I think you may be underestimating the extent to which this will need to happen with browser-based MCP connectivity as well.
Unfortunately I don't have the time to dive deep into the rest of your comment, as it's just too verbose and narrative-driven. If you'd like to make concise and concrete technological arguments, though, I'm open to that.
No, the characterization is very important. You've shown no connection to what's actually at stake, to the engagement patterns here, to the need for people to actually use agents in a way they understand, to the needs to work through & arrive together with your agent at an answer. We cant have a technical discussion until you actually show some engagement in the core topics, but you have been too busy raising frivolous objections to derail anyone thinking about the actual topic and technology.

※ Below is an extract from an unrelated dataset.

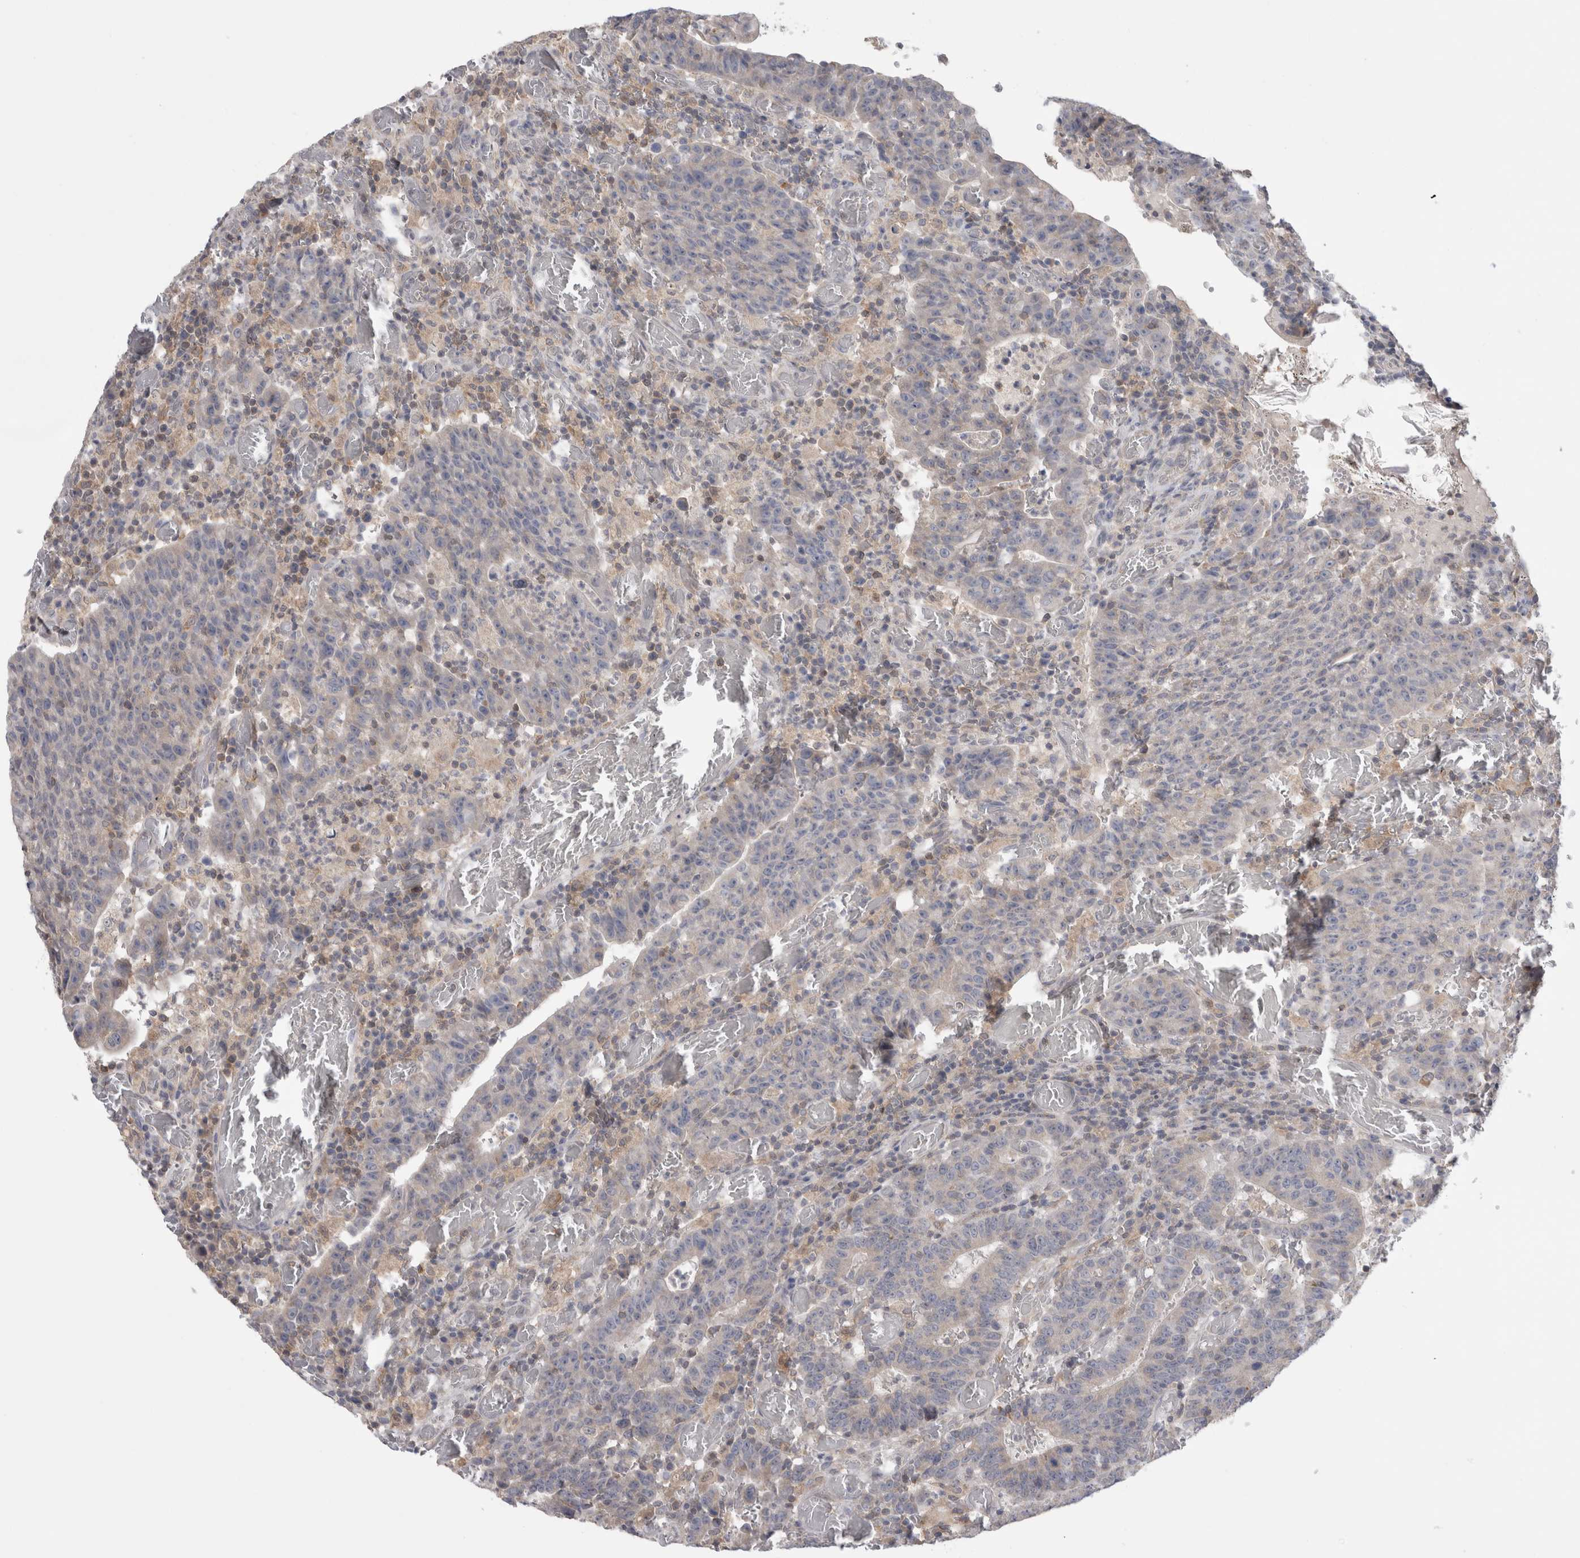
{"staining": {"intensity": "negative", "quantity": "none", "location": "none"}, "tissue": "colorectal cancer", "cell_type": "Tumor cells", "image_type": "cancer", "snomed": [{"axis": "morphology", "description": "Adenocarcinoma, NOS"}, {"axis": "topography", "description": "Colon"}], "caption": "This is an immunohistochemistry image of adenocarcinoma (colorectal). There is no staining in tumor cells.", "gene": "SRD5A3", "patient": {"sex": "female", "age": 75}}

Your proposal to use APIs is a grossly inefficient waste of LLM's time and energy, and far worse, a misuse of human attention that could be much better directed with the multiplayer/coop/peership of webmcp. You propose inventing brand new communication systems for every interaction, and haven't once considered the merits of leveraging the existing communication medium that users know. Rather than engage in WebMCP & what it brings, it's been trying to hide and confuse the matter & bury any discussion under a sea of objections, objections that don't even carry technical merit. If you want to actually reply to any of the interesting things rather than blocking and obstructing discussion, I'll happily re-engage.
I've found everything you have said to be radically damaging to understanding the problems that be, by vastly limiting consideration away from all interesting topics and raising only naysaying quibbles that don't address how users and agents would actually do work. Users and agents need to work together. That's simple, and your posts actively distract from what's unique and different here. I'm not going to accept another null response and then waste my time again, and it's sad that people have been steered away from thoughtful consideration like this.

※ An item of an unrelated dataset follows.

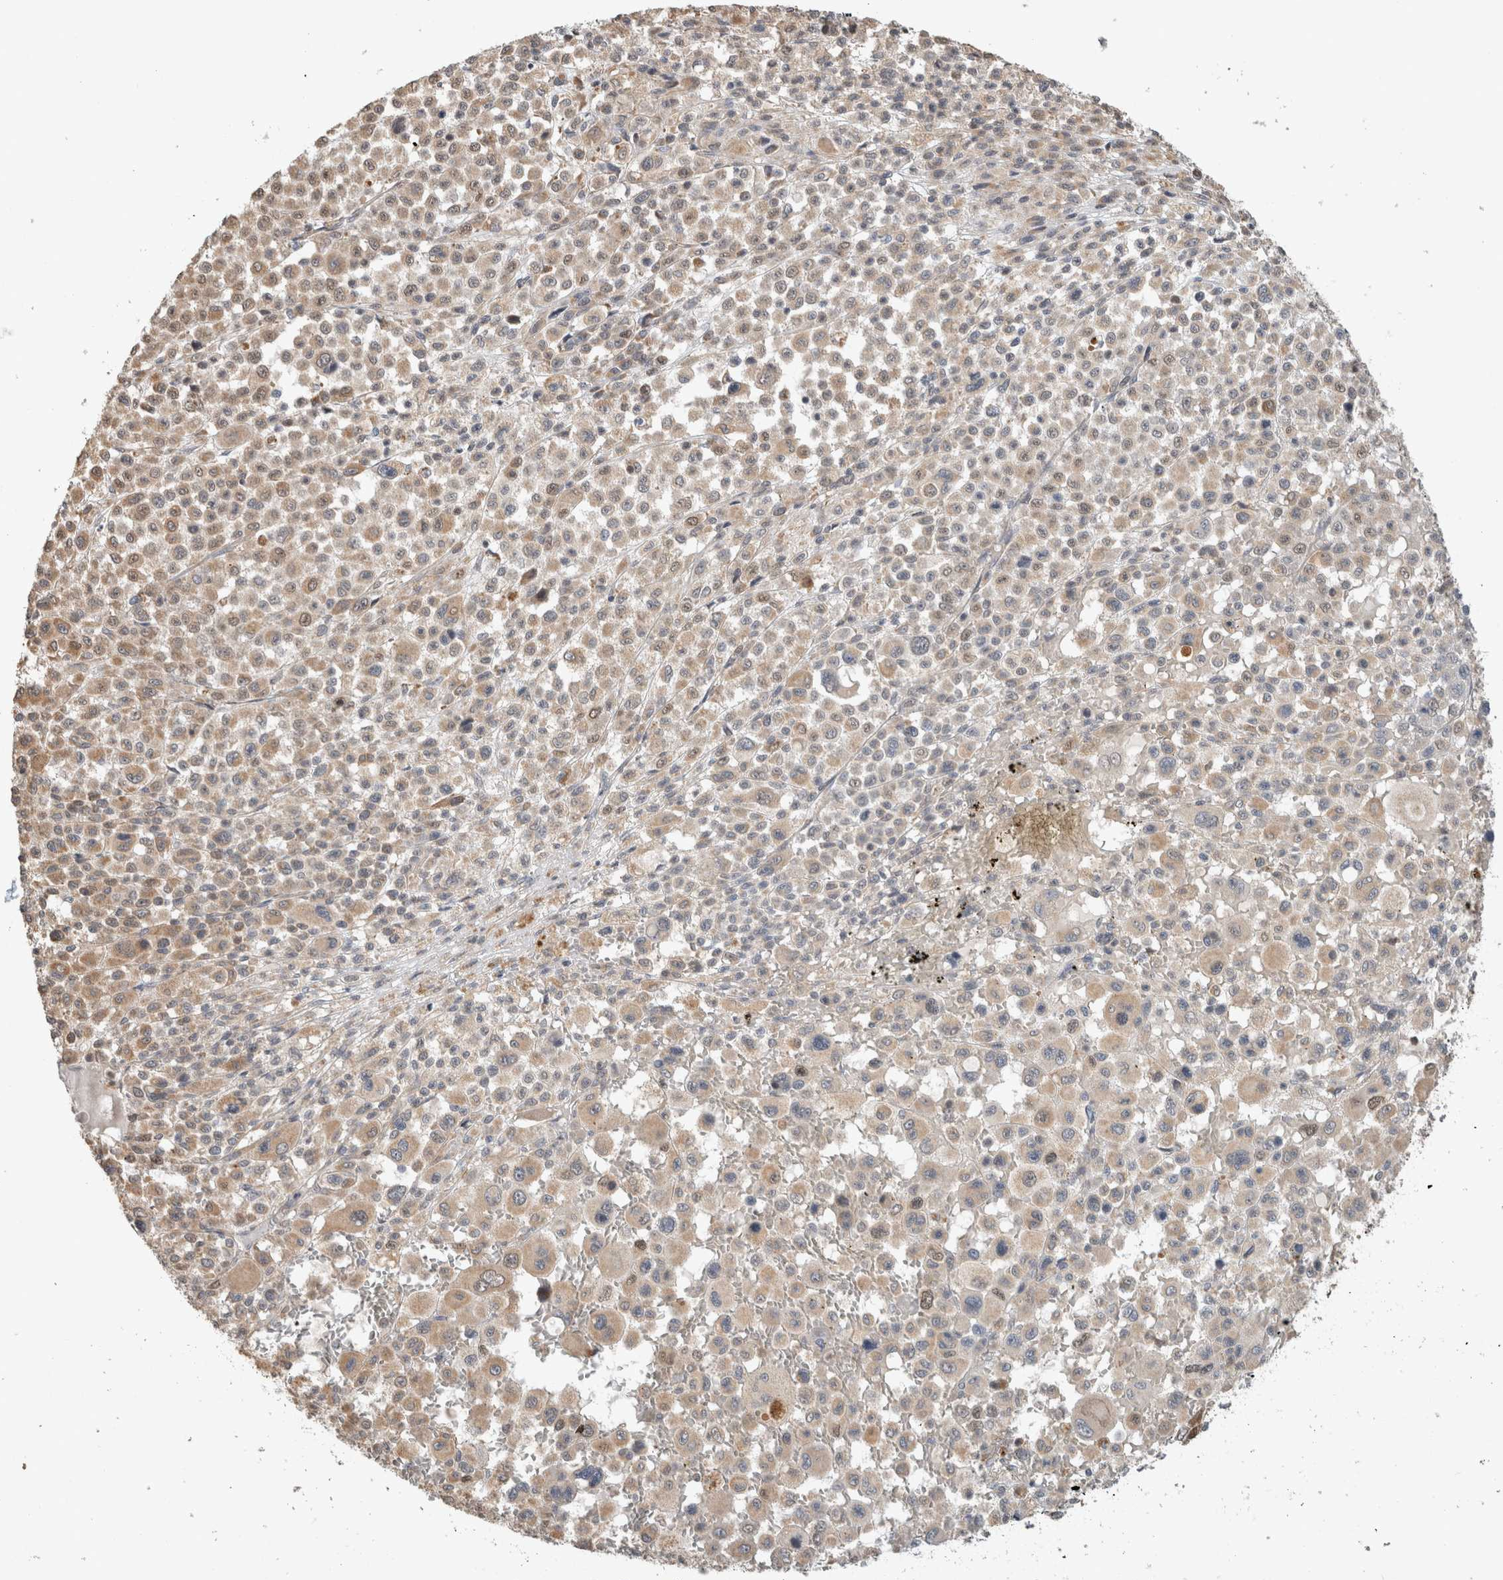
{"staining": {"intensity": "weak", "quantity": ">75%", "location": "cytoplasmic/membranous"}, "tissue": "melanoma", "cell_type": "Tumor cells", "image_type": "cancer", "snomed": [{"axis": "morphology", "description": "Malignant melanoma, Metastatic site"}, {"axis": "topography", "description": "Skin"}], "caption": "Human melanoma stained with a brown dye exhibits weak cytoplasmic/membranous positive staining in approximately >75% of tumor cells.", "gene": "GINS4", "patient": {"sex": "female", "age": 74}}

If your argument has merit, we will see it win in the marketplace. If it doesn’t, then it will not. Simple as that. And I’m definitely not the only one who is looking for an explanation of why an agent-browser interface is the superior approach vis-a-vis the alternatives.
I’m not entirely sure what your angle is, but your tirade makes it sound like you’re emotionally invested in this (and potentially financially invested) and you’re frightened. A confident person doesn’t need all these histrionics.